心の奥では未だにサッカーへの情熱が燃えていたが、未来への不安が彼の心を支配していた。
そんなある日、彼はかつて東洋一美しいと称されたビーチで思い悩んでいた。
波の音を聞きながら、イッサはふと目を閉じた。ロナウヂーニョの華麗なプレーが頭に浮かぶ。

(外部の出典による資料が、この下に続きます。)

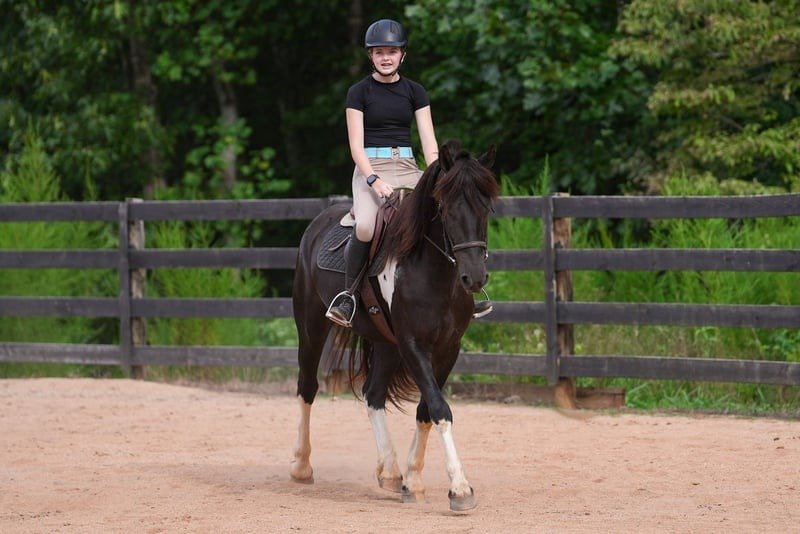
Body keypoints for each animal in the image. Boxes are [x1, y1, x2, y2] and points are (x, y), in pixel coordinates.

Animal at [290, 140, 499, 511]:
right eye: (447, 209)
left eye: (485, 208)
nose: (474, 278)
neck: (432, 272)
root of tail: (318, 223)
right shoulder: (413, 344)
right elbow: (440, 407)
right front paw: (460, 489)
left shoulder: (448, 348)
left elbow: (427, 409)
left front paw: (412, 481)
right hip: (312, 326)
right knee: (308, 386)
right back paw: (302, 467)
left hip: (386, 343)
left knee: (373, 394)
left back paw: (390, 471)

彼がサッカーを始めたきっかけは、ロナウヂーニョのプレーを見た瞬間だった。その輝く笑顔と優雅な動きに憧れた彼は、いつしかプロになりたいと思うようになった。
しかし、夢は叶わなかった。
「どうしてこんなことになったんだろう…」
と独り言を呟く。
そんな時、ビーチの向こうから楽しそうな声が聞こえてきた。何人かの若者たちがフットバレーを楽しんでいる姿が目に入った。
興味を惹かれたイッサは、しばらくその光景を眺めていた。
「何をやってるんだ、イッサ?」
彼の目の前に現れたのは、サワキだった。彼はブラジルからフットバレーを日本に持ち帰った人物だ。
「サッカーのことを考えてた。どうしても、もう一度ボールを蹴りたい気分なんだ」とイッサは少し沈んだ声で答えた。